(Dataset items)
——

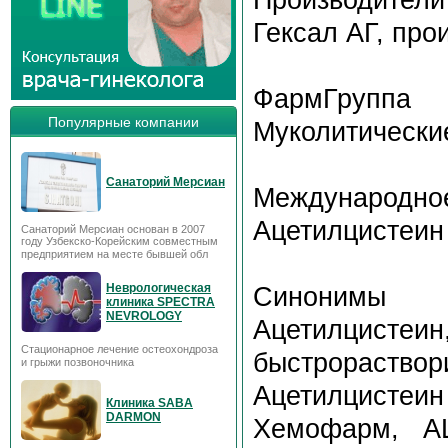
Гексал АГ, пр
ФармГруппа
Популярные компании
Муколитически
Санаторий Мерсиан
Международное
Ацетилцистеин
Санаторий Мерсиан основан в 2007
году Узбекско-Корейским совместным
предприятием на месте бывшей обл
Неврологическая
Синонимы
клиника SPECTRA
NEVROLOGY
Ацетилцисте
Стационарное лечение остеохондроза
быстрораст
и грыжи позвоночника
Ацетилцистеи
Клиника SABA
DARMON
Хемофарм, А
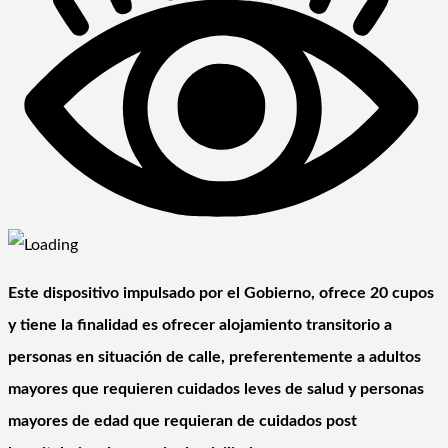
Este dispositivo impulsado por el Gobierno, ofrece 20 cupos
y tiene la finalidad es ofrecer alojamiento transitorio a
personas en situación de calle, preferentemente a adultos
mayores que requieren cuidados leves de salud y personas
mayores de edad que requieran de cuidados post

——

**Instructions for the task:** What you output should match the records line for line, minus the pictures.

**Solution for this problem:**
Гексал АГ, пр
ФармГруппа
Популярные компании
Муколитически
Санаторий Мерсиан
Международное
Ацетилцистеин
Санаторий Мерсиан основан в 2007
году Узбекско-Корейским совместным
предприятием на месте бывшей обл
Неврологическая
Синонимы
клиника SPECTRA
NEVROLOGY
Ацетилцисте
Стационарное лечение остеохондроза
быстрораст
и грыжи позвоночника
Ацетилцистеи
Клиника SABA
DARMON
Хемофарм, А
Este dispositivo impulsado por el Gobierno, ofrece 20 cupos
y tiene la finalidad es ofrecer alojamiento transitorio a
personas en situación de calle, preferentemente a adultos
mayores que requieren cuidados leves de salud y personas
mayores de edad que requieran de cuidados post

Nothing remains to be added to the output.